Health & Medical stomach,intestine & Digestive disease

Use of Proton Pump Inhibitors After Antireflux Surgery

Use of Proton Pump Inhibitors After Antireflux Surgery

Abstract and Introduction

Abstract


Objective Antireflux surgery (ARS) has been suggested as an alternative to lifelong use of proton pump inhibitors (PPI) in reflux disease. Data from clinical trials on PPI use after ARS have been conflicting. We investigated PPI use after ARS in the general Danish population using nationwide healthcare registries.

Design A nationwide retrospective follow-up study of all patients aged ≥18 and undergoing first-time ARS in Denmark during 1996–2010. Two outcome measures were used: redemption of first PPI prescription after ARS (index prescription) and a marker of long-term use, defined by an average PPI use of ≥180 defined daily doses (DDDs) per year. Kaplan–Meier curves and Cox proportional hazards model were used for statistics.

Results 3465 patients entered the analysis. 12.7% used no PPI in the year before surgery, while 14.2%, 13.4% and 59.7% used 1–89 DDD, 90–179 DDD and ≥180 DDD, respectively. Five-, 10- and 15-year risks of redeeming index PPI prescription were 57.5%, 72.4% and 82.6%, respectively. Similarly, 5-, 10- and 15-year risks of taking up long-term PPI use were 29.4%, 41.1% and 56.6%. Female gender, high age, ARS performed in most recent years, previous use of PPI and use of nonsteroidal anti-inflammatory drugs or antiplatelet therapy significantly increased the risk of PPI use.
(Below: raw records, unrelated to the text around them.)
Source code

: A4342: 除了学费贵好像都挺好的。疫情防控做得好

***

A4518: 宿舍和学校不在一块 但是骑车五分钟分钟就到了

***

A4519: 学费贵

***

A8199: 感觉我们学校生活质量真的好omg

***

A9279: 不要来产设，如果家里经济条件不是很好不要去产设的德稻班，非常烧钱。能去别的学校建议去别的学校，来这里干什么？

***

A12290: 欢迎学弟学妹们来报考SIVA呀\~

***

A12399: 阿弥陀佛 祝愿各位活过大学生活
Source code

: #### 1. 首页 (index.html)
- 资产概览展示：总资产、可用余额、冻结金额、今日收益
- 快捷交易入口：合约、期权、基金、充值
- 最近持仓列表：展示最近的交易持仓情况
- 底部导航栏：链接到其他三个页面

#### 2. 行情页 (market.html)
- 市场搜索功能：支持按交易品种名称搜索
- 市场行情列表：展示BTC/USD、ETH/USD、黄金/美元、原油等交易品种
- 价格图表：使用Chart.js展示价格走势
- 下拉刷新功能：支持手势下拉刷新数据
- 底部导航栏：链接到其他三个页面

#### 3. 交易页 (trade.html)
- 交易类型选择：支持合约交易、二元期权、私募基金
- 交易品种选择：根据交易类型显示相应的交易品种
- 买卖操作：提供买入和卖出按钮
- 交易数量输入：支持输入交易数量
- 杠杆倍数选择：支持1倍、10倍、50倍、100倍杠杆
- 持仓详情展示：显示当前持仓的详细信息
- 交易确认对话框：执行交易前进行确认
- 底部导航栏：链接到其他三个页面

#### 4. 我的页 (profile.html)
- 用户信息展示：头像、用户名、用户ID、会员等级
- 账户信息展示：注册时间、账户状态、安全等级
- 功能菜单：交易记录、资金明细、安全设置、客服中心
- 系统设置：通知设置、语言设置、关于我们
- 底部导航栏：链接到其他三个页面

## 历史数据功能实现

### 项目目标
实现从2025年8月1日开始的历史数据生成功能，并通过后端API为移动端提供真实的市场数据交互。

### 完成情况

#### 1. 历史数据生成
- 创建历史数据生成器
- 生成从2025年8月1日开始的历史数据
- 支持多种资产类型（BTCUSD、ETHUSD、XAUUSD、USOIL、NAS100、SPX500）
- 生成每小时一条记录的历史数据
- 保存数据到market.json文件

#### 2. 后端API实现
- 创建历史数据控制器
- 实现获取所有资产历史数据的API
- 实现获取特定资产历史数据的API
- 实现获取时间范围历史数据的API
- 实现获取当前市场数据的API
Conclusions Risk of PPI use after ARS was higher than previously reported, and more than 50% of patients became long-term PPI users 10–15 years postsurgery. Patients should be made aware that long-term PPI therapy is often necessary after ARS.

Introduction


Antireflux surgery (ARS) is an established alternative to medical treatment for severe GORD. Reduction in the use of acid-suppressive medicine, notably proton pump inhibitors (PPI), is an important reason why ARS is recommended for some GORD patients. Surgery is recommended to avoid the drawbacks of polypharmacy and the reduction in quality of life that many patients associate with having to use medication. Another aspect is the continuing increase in long-term use of PPI and the possible adverse effects this may lead to, such as enteric infections, fractures and nutritional deficiencies. Finally, ARS has been reported to be more cost-effective compared with long-term PPI therapy.

In clinical trials, the risk of PPI use after ARS has varied between 12% and 44% with follow-up periods from 1 to 12 years, with a tendency towards increased risk of PPI use with longer follow-up. However, PPI use has rarely been accounted for in detail and, to our knowledge, no studies have validated the rate of PPI use seen in the trials by cross-checking with prescription databases. More importantly, use of PPI after ARS in routine care, outside the rigorous conditions of randomised trials, has not been investigated.

Denmark has a tax-supported healthcare system enabling national health-related registers to present validated data of a geographically well-defined area and not just from single hospital centres. Using these registers, we sought to describe the use of PPI after ARS in the Danish general population in the period 1996–2010. The primary aim of the study was to estimate the proportion of ARS patients who redeemed prescriptions of PPI or who took up long-term PPI use after ARS. The secondary aim was to investigate factors that might predict the use of PPI after ARS.